Work to do. Print the following records back line for line, with nothing changed.

Provided data.
□ □ □ □ □

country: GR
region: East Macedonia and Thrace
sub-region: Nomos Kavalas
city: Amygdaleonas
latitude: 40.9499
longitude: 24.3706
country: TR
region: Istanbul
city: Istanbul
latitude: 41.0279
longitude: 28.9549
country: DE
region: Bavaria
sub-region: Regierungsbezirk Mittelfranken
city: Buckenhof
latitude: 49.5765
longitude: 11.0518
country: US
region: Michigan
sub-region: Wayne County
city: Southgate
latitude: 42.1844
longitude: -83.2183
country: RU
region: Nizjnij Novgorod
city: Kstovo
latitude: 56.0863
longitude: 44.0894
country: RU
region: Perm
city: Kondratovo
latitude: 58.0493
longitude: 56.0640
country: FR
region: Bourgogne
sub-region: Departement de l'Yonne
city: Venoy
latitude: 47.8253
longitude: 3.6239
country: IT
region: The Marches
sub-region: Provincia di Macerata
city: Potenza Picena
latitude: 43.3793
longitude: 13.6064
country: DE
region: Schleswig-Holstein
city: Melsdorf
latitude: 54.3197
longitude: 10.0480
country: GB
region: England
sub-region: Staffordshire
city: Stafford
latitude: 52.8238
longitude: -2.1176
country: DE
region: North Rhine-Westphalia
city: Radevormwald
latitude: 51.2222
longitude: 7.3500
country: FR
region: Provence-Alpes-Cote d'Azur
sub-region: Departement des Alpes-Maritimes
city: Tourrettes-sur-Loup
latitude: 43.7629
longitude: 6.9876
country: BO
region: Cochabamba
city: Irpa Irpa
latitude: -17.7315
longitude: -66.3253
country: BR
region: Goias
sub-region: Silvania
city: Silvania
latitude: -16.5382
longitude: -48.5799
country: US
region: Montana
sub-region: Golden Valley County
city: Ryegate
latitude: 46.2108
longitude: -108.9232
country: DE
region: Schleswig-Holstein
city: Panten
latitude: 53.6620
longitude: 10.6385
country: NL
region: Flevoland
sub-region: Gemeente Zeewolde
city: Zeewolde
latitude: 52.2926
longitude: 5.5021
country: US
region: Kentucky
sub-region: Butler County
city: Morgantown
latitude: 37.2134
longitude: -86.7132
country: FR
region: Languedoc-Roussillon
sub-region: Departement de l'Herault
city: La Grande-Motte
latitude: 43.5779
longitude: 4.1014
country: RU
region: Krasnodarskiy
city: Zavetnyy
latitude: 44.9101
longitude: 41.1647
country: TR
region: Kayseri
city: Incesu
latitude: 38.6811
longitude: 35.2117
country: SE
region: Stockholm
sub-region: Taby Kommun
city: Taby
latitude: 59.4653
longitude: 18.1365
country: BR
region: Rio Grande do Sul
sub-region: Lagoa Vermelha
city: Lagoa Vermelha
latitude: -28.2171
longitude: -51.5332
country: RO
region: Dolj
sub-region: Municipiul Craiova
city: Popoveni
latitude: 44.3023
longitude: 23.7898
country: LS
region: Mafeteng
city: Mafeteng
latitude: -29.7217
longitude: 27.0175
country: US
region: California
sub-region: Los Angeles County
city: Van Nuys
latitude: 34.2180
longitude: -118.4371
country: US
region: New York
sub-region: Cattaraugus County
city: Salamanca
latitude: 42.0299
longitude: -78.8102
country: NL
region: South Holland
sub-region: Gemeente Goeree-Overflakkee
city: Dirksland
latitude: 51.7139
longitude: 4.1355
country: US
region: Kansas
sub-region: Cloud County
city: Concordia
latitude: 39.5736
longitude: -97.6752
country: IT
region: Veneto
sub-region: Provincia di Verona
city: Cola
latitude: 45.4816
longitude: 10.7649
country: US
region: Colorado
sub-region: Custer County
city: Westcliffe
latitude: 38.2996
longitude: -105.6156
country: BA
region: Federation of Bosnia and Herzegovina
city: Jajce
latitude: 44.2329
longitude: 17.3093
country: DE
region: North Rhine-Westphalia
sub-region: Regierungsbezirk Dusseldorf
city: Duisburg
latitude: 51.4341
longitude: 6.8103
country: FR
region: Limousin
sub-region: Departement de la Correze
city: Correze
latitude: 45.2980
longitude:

□ □ □ □ □

Task output.
country: GR
region: East Macedonia and Thrace
sub-region: Nomos Kavalas
city: Amygdaleonas
latitude: 40.9499
longitude: 24.3706
country: TR
region: Istanbul
city: Istanbul
latitude: 41.0279
longitude: 28.9549
country: DE
region: Bavaria
sub-region: Regierungsbezirk Mittelfranken
city: Buckenhof
latitude: 49.5765
longitude: 11.0518
country: US
region: Michigan
sub-region: Wayne County
city: Southgate
latitude: 42.1844
longitude: -83.2183
country: RU
region: Nizjnij Novgorod
city: Kstovo
latitude: 56.0863
longitude: 44.0894
country: RU
region: Perm
city: Kondratovo
latitude: 58.0493
longitude: 56.0640
country: FR
region: Bourgogne
sub-region: Departement de l'Yonne
city: Venoy
latitude: 47.8253
longitude: 3.6239
country: IT
region: The Marches
sub-region: Provincia di Macerata
city: Potenza Picena
latitude: 43.3793
longitude: 13.6064
country: DE
region: Schleswig-Holstein
city: Melsdorf
latitude: 54.3197
longitude: 10.0480
country: GB
region: England
sub-region: Staffordshire
city: Stafford
latitude: 52.8238
longitude: -2.1176
country: DE
region: North Rhine-Westphalia
city: Radevormwald
latitude: 51.2222
longitude: 7.3500
country: FR
region: Provence-Alpes-Cote d'Azur
sub-region: Departement des Alpes-Maritimes
city: Tourrettes-sur-Loup
latitude: 43.7629
longitude: 6.9876
country: BO
region: Cochabamba
city: Irpa Irpa
latitude: -17.7315
longitude: -66.3253
country: BR
region: Goias
sub-region: Silvania
city: Silvania
latitude: -16.5382
longitude: -48.5799
country: US
region: Montana
sub-region: Golden Valley County
city: Ryegate
latitude: 46.2108
longitude: -108.9232
country: DE
region: Schleswig-Holstein
city: Panten
latitude: 53.6620
longitude: 10.6385
country: NL
region: Flevoland
sub-region: Gemeente Zeewolde
city: Zeewolde
latitude: 52.2926
longitude: 5.5021
country: US
region: Kentucky
sub-region: Butler County
city: Morgantown
latitude: 37.2134
longitude: -86.7132
country: FR
region: Languedoc-Roussillon
sub-region: Departement de l'Herault
city: La Grande-Motte
latitude: 43.5779
longitude: 4.1014
country: RU
region: Krasnodarskiy
city: Zavetnyy
latitude: 44.9101
longitude: 41.1647
country: TR
region: Kayseri
city: Incesu
latitude: 38.6811
longitude: 35.2117
country: SE
region: Stockholm
sub-region: Taby Kommun
city: Taby
latitude: 59.4653
longitude: 18.1365
country: BR
region: Rio Grande do Sul
sub-region: Lagoa Vermelha
city: Lagoa Vermelha
latitude: -28.2171
longitude: -51.5332
country: RO
region: Dolj
sub-region: Municipiul Craiova
city: Popoveni
latitude: 44.3023
longitude: 23.7898
country: LS
region: Mafeteng
city: Mafeteng
latitude: -29.7217
longitude: 27.0175
country: US
region: California
sub-region: Los Angeles County
city: Van Nuys
latitude: 34.2180
longitude: -118.4371
country: US
region: New York
sub-region: Cattaraugus County
city: Salamanca
latitude: 42.0299
longitude: -78.8102
country: NL
region: South Holland
sub-region: Gemeente Goeree-Overflakkee
city: Dirksland
latitude: 51.7139
longitude: 4.1355
country: US
region: Kansas
sub-region: Cloud County
city: Concordia
latitude: 39.5736
longitude: -97.6752
country: IT
region: Veneto
sub-region: Provincia di Verona
city: Cola
latitude: 45.4816
longitude: 10.7649
country: US
region: Colorado
sub-region: Custer County
city: Westcliffe
latitude: 38.2996
longitude: -105.6156
country: BA
region: Federation of Bosnia and Herzegovina
city: Jajce
latitude: 44.2329
longitude: 17.3093
country: DE
region: North Rhine-Westphalia
sub-region: Regierungsbezirk Dusseldorf
city: Duisburg
latitude: 51.4341
longitude: 6.8103
country: FR
region: Limousin
sub-region: Departement de la Correze
city: Correze
latitude: 45.2980
longitude:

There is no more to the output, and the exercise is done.